With these three we can follow the complex political and military machinations of a national struggle for survival. It is a tale well told and, in Skara we have a heroine who is no ass kicker as Thorn Bhaku was in Half the World. Perhaps that makes her more relatable? certainly it makes her different and different is always interesting.
And against them Abercrombie sets a new nemesis - Bright Yilling - captain of the High King's armies carving his way around the coast with skilful cruelty and a caustic wit.
The story swirls ferociously like a whirlpool on the Shattered Sea, toying with the reader through juxtapositions of success and failure, of threat and security, of love and despair. As the plot not so much unfolds as rollercoasters, I was left wondering at the rationale behind Abercrombie's bid for the YA readership.
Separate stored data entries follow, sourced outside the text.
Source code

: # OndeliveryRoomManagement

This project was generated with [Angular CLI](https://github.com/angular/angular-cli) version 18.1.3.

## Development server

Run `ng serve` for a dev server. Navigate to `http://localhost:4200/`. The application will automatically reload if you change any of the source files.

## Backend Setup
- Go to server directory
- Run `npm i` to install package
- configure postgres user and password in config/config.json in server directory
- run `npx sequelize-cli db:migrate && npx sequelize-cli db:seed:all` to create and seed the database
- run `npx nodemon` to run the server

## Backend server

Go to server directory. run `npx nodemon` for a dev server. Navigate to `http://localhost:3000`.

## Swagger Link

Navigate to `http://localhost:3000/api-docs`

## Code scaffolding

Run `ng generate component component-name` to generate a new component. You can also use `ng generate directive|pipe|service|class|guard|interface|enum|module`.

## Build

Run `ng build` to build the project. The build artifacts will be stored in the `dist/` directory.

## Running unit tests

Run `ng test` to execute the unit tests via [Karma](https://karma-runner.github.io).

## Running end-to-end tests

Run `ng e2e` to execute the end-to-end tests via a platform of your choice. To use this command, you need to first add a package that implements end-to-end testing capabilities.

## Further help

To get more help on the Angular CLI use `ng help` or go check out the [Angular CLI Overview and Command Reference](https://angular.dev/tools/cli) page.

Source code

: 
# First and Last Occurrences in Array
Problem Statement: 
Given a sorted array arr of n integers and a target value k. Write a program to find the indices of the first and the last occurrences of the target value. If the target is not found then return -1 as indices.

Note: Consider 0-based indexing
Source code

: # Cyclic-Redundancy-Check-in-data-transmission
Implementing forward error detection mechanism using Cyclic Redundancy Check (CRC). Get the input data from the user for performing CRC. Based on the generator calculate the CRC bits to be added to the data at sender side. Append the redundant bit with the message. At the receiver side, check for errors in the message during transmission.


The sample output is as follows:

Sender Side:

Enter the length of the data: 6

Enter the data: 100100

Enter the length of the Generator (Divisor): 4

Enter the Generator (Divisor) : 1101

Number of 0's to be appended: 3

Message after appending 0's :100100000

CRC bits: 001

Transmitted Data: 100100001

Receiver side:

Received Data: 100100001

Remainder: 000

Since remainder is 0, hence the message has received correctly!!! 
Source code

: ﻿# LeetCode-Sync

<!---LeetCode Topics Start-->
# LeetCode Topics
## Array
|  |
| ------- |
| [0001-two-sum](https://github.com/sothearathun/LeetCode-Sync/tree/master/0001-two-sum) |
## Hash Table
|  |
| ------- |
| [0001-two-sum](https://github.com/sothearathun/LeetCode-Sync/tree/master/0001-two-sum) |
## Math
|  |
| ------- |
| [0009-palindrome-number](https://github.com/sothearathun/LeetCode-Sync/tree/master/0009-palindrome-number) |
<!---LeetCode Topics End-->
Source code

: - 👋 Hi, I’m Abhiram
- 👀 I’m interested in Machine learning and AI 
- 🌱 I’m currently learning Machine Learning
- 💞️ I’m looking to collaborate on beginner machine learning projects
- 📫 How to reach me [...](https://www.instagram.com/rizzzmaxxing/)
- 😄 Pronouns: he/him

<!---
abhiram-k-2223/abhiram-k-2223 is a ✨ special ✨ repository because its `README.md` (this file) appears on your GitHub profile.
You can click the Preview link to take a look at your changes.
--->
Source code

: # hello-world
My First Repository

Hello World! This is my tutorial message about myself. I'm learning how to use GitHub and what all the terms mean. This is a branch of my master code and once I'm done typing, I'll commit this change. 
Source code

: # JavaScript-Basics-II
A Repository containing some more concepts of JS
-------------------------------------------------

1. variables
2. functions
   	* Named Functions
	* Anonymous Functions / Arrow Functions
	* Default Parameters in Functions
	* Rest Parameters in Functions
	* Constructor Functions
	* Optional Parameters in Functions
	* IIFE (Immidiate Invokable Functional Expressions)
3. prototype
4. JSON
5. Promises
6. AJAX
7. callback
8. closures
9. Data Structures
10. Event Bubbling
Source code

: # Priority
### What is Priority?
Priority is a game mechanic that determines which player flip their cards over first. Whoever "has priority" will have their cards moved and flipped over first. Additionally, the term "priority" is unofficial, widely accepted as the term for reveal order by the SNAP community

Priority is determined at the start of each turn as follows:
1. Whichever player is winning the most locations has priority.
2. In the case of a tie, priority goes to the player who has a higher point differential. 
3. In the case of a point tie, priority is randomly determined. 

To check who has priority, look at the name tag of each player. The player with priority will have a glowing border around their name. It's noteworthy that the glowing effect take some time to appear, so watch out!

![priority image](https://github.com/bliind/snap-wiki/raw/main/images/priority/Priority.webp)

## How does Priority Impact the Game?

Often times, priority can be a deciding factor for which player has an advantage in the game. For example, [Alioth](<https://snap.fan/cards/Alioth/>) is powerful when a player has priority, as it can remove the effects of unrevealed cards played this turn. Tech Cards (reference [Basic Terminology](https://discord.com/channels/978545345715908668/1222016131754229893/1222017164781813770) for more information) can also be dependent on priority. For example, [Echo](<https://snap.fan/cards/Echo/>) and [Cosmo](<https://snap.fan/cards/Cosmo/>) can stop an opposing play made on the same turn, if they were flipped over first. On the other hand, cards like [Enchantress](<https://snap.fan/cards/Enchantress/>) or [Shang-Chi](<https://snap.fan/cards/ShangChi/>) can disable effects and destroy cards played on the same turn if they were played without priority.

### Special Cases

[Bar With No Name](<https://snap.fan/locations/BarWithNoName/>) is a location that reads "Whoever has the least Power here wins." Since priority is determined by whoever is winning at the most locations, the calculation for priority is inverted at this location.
Was he seeking to colonise a new genre? to invade it? or perhaps, more in keeping with the warlike Gettlanders and Vansterlanders, this was a raid into enemy territory to drag a new clutch of readers kicking and screaming back into the bowels of Grimdark fiction proper (if such a thing exists). Certainly as the story progresses, happy endings and fine romances drift ever further from reach like a will-o-the-wisp.
This is after all a war and, not withstanding the book's title it is a total war where the stakes are raised so high no-one can afford either to leave the game or to lose it. Battle lust and mendacious diplomacy compete to commit crimes of the most villainy and nobody's hand is entirely unstained by sin, save perhaps the fragile form of Skara and the worthy mountain that is Brand.
The love interests (for they are multiple) are complex like the politico-military backdrop. Happy endings are for fairy tales and this is no fairy tale, even the elves -we discover - are not what we thought they were. And when dust and lust has settled and a calm descends once more upon the shattered sea, we are left wondering how much has really changed, how much is ever changed through war? It is a grim business after all.
Individuals do not win a war, they survive it, and not everyone can survive. And that is where the YA readership splutter their last protests as Abercrombie drags them in triumph across the border of Grimdarkland.